2019, curriculum learning, memory, slow/flexible point
Task definition (look at figureA below)
- whole time step: 140,000. In every time step, new data is generated and trained.
- Input:
- MNIST (orCIFAR-10) appears at a specific time t_s, and noise images at remaining time steps.
- stimulus (t_s) and response (t_a) are chosen randomly for each trial, ensuring that t_a occurs at least 4 time steps after t_s. (t_a > t_s + 4)
- total length of the input time steps for each trial is capped at 20 Tmax = 20, meaning the network can process inputs and must formulate a response within a maximum of 20 time steps.
- Output:
- network should output a "null" label at all times except during t_a
therefore, only response at t_a is included in loss calculation!
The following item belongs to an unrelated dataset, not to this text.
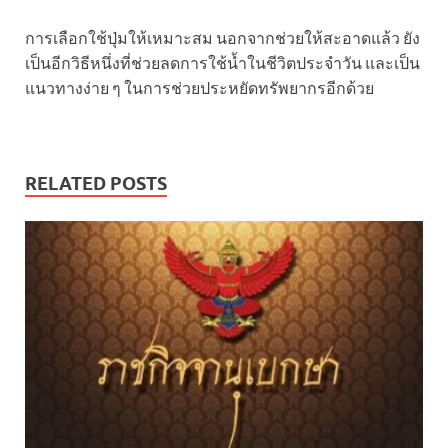
การเลือกใช้ปุ่มให้เหมาะสม นอกจากช่วยให้สะอาดแล้ว ยัง
เป็นอีกวิธีหนึ่งที่ช่วยลดการใช้น้ำในชีวิตประจำวัน และเป็น
แนวทางง่าย ๆ ในการช่วยประหยัดทรัพยากรอีกด้วย
RELATED POSTS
→ this is implemented by introducing new variable z in code…. (I've been struggling with this for an hour)
- t_a output label is dependent on stimulus on t_s
Model
Training Protocol - Two different Curriculum Learning
- VoCu:
- https://dl.acm.org/doi/abs/10.1145/1553374.1553380 Bengio Curriculum Learning 2009
- gradually increase the number of categories 3→4→…→10 (or more)
- DeCu:
- https://doi.org/10.1142/S0218488598000094 sepp hochreiter 1998 VarnishGrad RNN
- gradually increase the number of T_max 6→8→…→20
Extrapolation ability for each diff training protocol
- retrieval accuracy: DeCu was better than VoCu.
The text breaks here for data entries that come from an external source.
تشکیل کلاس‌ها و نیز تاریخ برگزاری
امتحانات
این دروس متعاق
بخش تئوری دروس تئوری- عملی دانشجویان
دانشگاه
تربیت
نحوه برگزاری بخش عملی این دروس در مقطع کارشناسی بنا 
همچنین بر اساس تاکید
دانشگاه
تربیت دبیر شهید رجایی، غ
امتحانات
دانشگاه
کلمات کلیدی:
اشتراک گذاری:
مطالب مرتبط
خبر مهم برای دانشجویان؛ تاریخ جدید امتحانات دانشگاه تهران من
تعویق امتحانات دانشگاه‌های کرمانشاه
- VoCu rapidly formed each clouds. but showed unstable and higher variability
- DeCu relatively slow, but showed good convergence toward each fixed points
- not well described but red dot (faster, low acc) = VoCu, blue dot (slower, high acc) = DeCu
- speed and accuracy has negative correlation.
- (right) code for finding slow points : just found local minima of “speed”
Formation of Slow Points - WHY protocols differ
- in VoCu
- 8:2 means : in training step 8000, new class introduced. (MaxClasses[0:8000] = 3)
- jumps are observed.
- in DeCu
- 20 : 8 means : in t step 20000, delay time increased to 8. (T_MAX_VEC[20000:30000] = 8)
- relatively gradual changes are observed.
- (C)
- In VoCu, with Backtracking procedure, they found that “the new class is assigned to an existing slow point”. → related to shared attractors (?)
- (D) history affect performance?
- in (c), class 8 -orange- originated from class 5 -green-.
- class 5 performance was impaired more than other existing classes following the introduction of class 8. (look at thick green and orange colored line)
- slow points can move → costly
- therefore they used center of mass of each class instead of slow points for each class.